The Federal Motor Carrier Safety Administration is proposing to increase interstate registration fees by an average of 25% beginning in 2025 for truckers, brokers and other transport companies.
Carriers with fewer than three commercial vehicles could see their Unified Carrier Registration Plan and Agreement fees rise by $9, while the largest fleets — those with 1,0001 trucks or more — could face a $9,000 uptick.
The UCR Plan recommended in September to increase the fees, FMCSA said, pointing to the UCR’s board of directors, which consists of representatives from state transportation departments as well as trucking and bus industries. The board also holds a slot for the FMCSA deputy administrator or a Department of Transportation official.
Current and proposed registration fees per entity
Number of units in a fleet | 2024 current rate | 2025 proposed rate |
---|---|---|
0–2 | $37 | $46 |
3–5 | $111 | $138 |
6–20 | $221 | $276 |
21–100 | $769 | $963 |
101–1,000 | $3,670 | $4,592 |
1,001 and above | $35,836 | $44,836 |
SOURCE: FMCSA notice of proposed rulemaking.
The agency called the increase “unavoidable” and “anticipated,” saying it was the result of fee reductions in the past two years.
Those reductions — about a 9% decrease this year and a 31% drop on average in 2023 — were due to a statute that caps the annual collection of registration fees at $107.8 million, plus administrative costs.

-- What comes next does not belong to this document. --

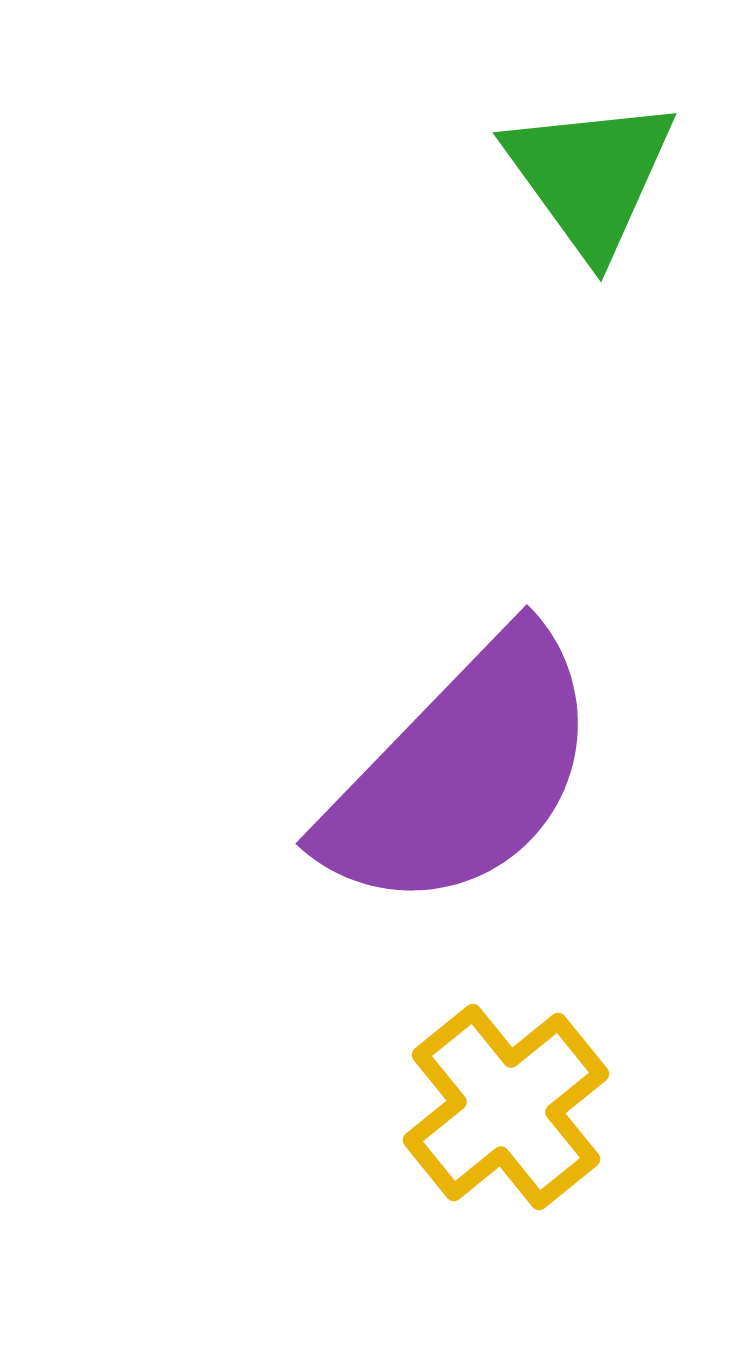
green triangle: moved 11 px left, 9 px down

The program allows states to capture a minimum amount of revenue each year from a board-set level of funding.
The fee applies to motor carriers, brokers, freight forwarders and leasing companies across 41 states in the program.
The pending notice appeared in the Federal Register on Monday. The official version, scheduled for one day later, triggers a 30-day comment period.